June 25, 2012

Round Fifteen–A Tail of Eva & Mommy

Here lies a post about the last book I read for my Year of Reading at Your Mercy. (Better late than never. At least, that’s a phrase I’m hoping you will buy.) This book was last but not least, because it was Eva’s pick and the only book I read aloud with someone else. We finished it the last day of my birth month, May 31, and I love how fate worked so that I started the challenge with David and ended it with Eva.

One thing you should know. Eva adores mermaids. More than fairies and, as things stand right now, about equal with ninjas/power rangers. (Here’s a post about our trip to the beach last fall which might have foreshadowed her current yen.)

Eva’s school had a book fair last spring, and she chose her pick from among the tables and cases full of shiny, new books and marginally related yet eye-catching, kid-dazzling merchandise. It is The Tail of Emily Windsnap by Liz Kessler. It came in a gift set with its sequel (and a shell necklace!). The story follows a girl—you guessed it, Emily Windsnap—who discovers a startling secret about herself when she attends her first swim lesson. (Think hard here and I bet you can come up with a few good guesses about what the secret is.) Afterwards, a whole new world opens to her, but it comes with knowledge that has the potential to either ruin her family or save it.

Eva loved this book before we even breathed word one. Her enthusiasm only waned a small moment when she realized it wasn’t a book with pictures on every page. She recovered quickly.

Eva doesn’t read chapter books on her own yet, so I did ninety-five percent of the reading. Also, the story is intended for kids in fourth or fifth grade or thereabouts, not for kindergarteners. The protagonist, Emily Windsnap, is a seventh grader herself. But Eva was dead set on it being her pick for the challenge, and I thought it only fair to honor that. Of course, I might have had to squelch her enthusiasm had she chosen, say, Fight Club. (The first rule of swim club—no one talks about swim club. Sorry I couldn’t resist.)

Eva followed the story really well, even though she had to concentrate harder than usual to keep up. I sometimes reminded her to ask questions if she didn’t understand a word or something, and she would usually speak up. We’d read a few chapters every other night or so, and she never lost interest, always wanted to keep going past bedtime. Soon enough, she started making predictions about the characters, especially about who or what Mr. Beeston, the antagonist, really was. (Eva delights in villains. She calls the bad cards in Uno—the skips and reverses and draw-twos—villains and relishes wielding them with squinty eyes.) She was convinced that Mr. Beeston had killed the real lighthouse keeper, had “put on his skin,” and was pretending to be him, although that’s much more sinister than Kessler actually takes the story.

As far as covering new ground for Eva goes, we discussed the concept of illegal marriage—after all, did you know mermaids are imprisoned for loving humans?

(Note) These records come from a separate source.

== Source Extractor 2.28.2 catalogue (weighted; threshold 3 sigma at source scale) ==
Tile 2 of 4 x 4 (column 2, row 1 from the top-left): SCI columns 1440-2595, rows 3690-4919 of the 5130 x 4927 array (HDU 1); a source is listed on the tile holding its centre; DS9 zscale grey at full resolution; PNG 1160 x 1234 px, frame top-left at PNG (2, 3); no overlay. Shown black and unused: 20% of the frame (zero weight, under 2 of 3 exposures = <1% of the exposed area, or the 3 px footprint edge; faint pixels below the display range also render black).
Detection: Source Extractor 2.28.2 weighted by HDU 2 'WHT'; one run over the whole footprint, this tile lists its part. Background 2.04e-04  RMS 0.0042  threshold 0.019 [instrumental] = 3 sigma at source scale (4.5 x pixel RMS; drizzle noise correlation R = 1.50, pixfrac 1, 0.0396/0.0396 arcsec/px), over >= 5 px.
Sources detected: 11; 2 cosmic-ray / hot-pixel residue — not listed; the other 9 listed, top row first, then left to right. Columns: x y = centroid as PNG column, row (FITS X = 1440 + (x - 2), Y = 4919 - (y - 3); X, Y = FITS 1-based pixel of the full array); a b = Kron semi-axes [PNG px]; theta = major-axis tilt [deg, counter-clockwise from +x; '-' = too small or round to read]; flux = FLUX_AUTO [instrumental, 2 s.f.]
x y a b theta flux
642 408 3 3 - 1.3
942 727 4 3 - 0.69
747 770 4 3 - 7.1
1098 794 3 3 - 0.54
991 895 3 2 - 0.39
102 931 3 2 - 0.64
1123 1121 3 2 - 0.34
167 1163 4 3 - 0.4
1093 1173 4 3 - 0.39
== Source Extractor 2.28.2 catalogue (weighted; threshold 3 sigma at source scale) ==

Imprisoned for life. (This discussion was pretty timely, considering the abysmal law just passed in our neighboring state of North Carolina.) Eva was also confused as to why people would live on a boat, like Emily and her mom do. Below is a list of some of the words Eva asked about. (At times, I was obsessive enough to jot them down. What can I say? I’m a nerd.) I know she won’t remember all of them off the bat, but they’re coins in the fountain, right?

  • slithered
  • corridor
  • unease
  • history
  • tweak
  • crept
  • navigating
  • chattering
  • claptrap
  • trident
  • glint
  • identical
  • recoil
  • accuse
  • forsaken

How did I like the book? Well, I loved reading it with Eva. I loved hearing her laugh when something silly happened or fret when things weren’t looking particularly safe for Emily. I loved when she’d bring it up out of the blue, exclaiming to her daddy, random stuff about the plot like, “The poison was in the donuts!” She made the book into a game at the pool one day. I had to be Emily and she was Shona, Emily’s best friend, a life-long mermaid, and therefore more authentic in Eva’s eyes. (David had to be Mr. Beeston and chase us with his eyes closed.) As much as I loved reading this book with Eva, though, it isn’t one of those children’s books I would have kept reading on my own. Emily’s problems were too easily fixed for my taste, and some of the minor characters were too vague or too “stock.” But I don’t think the book was meant for my eyes, and I’m glad I got to follow along anyway.

I love how Kessler describes things. She can use the most unusual words, and the effect is somewhat disorienting at times, which works wonders for making you feel like a fish out of water, or in this case a girl-cum-mermaid, new to the water. (Drats! I just spoiled it didn’t I? You weren’t sure about the secret.) Here’s the first passage that charmed me. Emily tells us,

“The water reminded me of those advertisements where they pour a ton of melted chocolate into a bar. Warm, and silky smooth. I felt as if I were melting with it as we swam.”

I’ve never read water like this before. Warm and seeping chocolate. Water probably would feel different to a mermaid, and now I think I’d like a tail too. Just for a little while.

And I would swim far, far down and deep with Eva wiggling right beside me.